Posicionamento político era outra diferença visível entre pai e filho. Gonzaga Jr. pertence a uma geração cujo fim da adolescência coincide com o início do período de ditadura militar no Brasil. Durante a faculdade, iniciou seu engajamento político, junto com sua carreira musical, ao participar do movimento artístico universitário (MAU), ao lado de Ivan Lins, Aldir Blanc e outros. O movimento prosperou e, no início dos anos 70, gerou como frutos disco e programa de tv (Som Livre Exportação). Logo depois, Gonzaguinha lançou seu primeiro LP, que incluía Comportamento geral, sua irônica e mais conhecida canção de protesto (“Você merece, você merece / Tudo vai bem, tudo legal / Cerveja, samba e amanhã, seu Zé / Se acabarem com teu carnaval?”).

O filme faz uma retrospectiva da vida de Luiz Gonzaga, tomando por base um depoimento real do rei do baião a Gonzaguinha.
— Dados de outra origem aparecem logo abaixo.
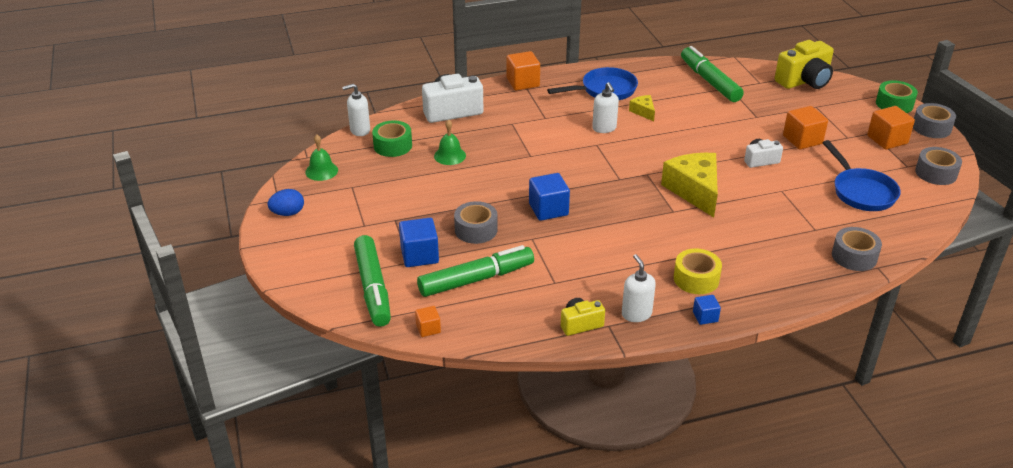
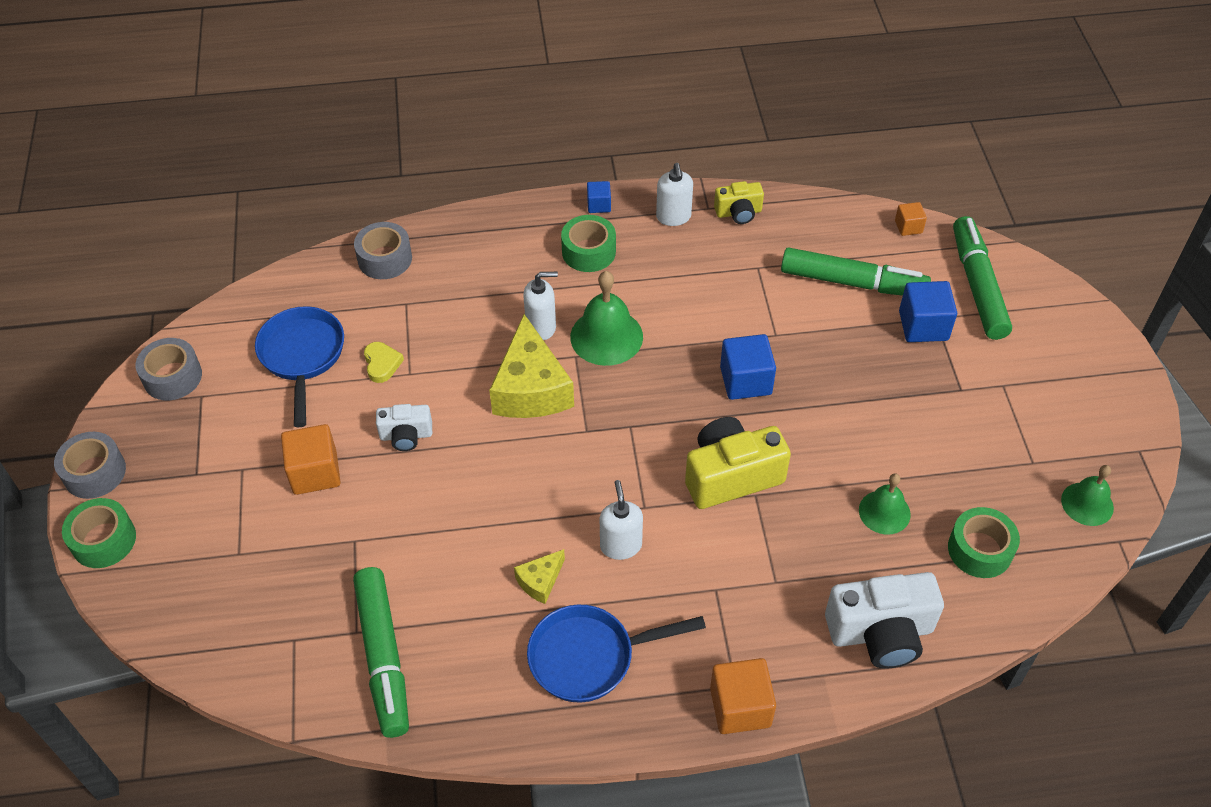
camera: 170 degrees left, 15 degrees up
(288, 213) = (1116, 421): blue egg -> none
(359, 130) = (1042, 599): white soap dispenser -> white soap dispenser (541, 327)
(476, 230) = (849, 357): grey tape -> none
(476, 279) = (852, 282): green marker -> green marker turned 150 degrees counterclockwise
(643, 112) = (540, 581): yellow cheese -> yellow cheese turned 60 degrees clockwise
(656, 224) = (606, 336): none -> green bell
(696, 279) = (588, 251): yellow tape -> green tape
(804, 81) = (210, 631): yellow camera -> yellow camera (731, 476)
(804, 193) = (382, 364): none -> yellow heart
(887, 140) = (185, 454): orange cube -> none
Num interessante recurso, os momentos mais importantes de suas carreiras são mostrados ora em cenas filmadas, ora em imagens reais, culminando com o primeiro encontro entre pai e filho no palco, num show em 1981, cantando Vida de viajante. A volta de Gonzaga a Exu, depois da fama, por tantas e brilhantes vezes contada e cantada por ele, é bem ilustrada no filme, bem como sua boa relação com o pai Januário e a grande influência deste em sua carreira.

Um Luiz, outro Luiz. Quase partiram juntos. Um luz, outro reluz. Não importa que Exu e São Carlos não sigam a mesma doutrina, que a longa avenida de gás neon não se encontre com a estrada de Canindé ou que o riacho do navio não deságue no lindo lago do amor. Nesse imenso salão ou numa sala de reboco, num pé de serra pernambucano ou num morro carioca, no sertão ou perto do mar, a essência da arte é a mesma: vida (e vice-versa). E essas duas, particularmente, os seguintes versos de Gonzaguinha parecem, por simples acaso, definir com precisão: “Para quem bem viveu o amor, duas vidas que abrem não acabam com a luz. São pequenas estrelas que correm no céu, trajetórias opostas, sem jamais deixar de se olhar”.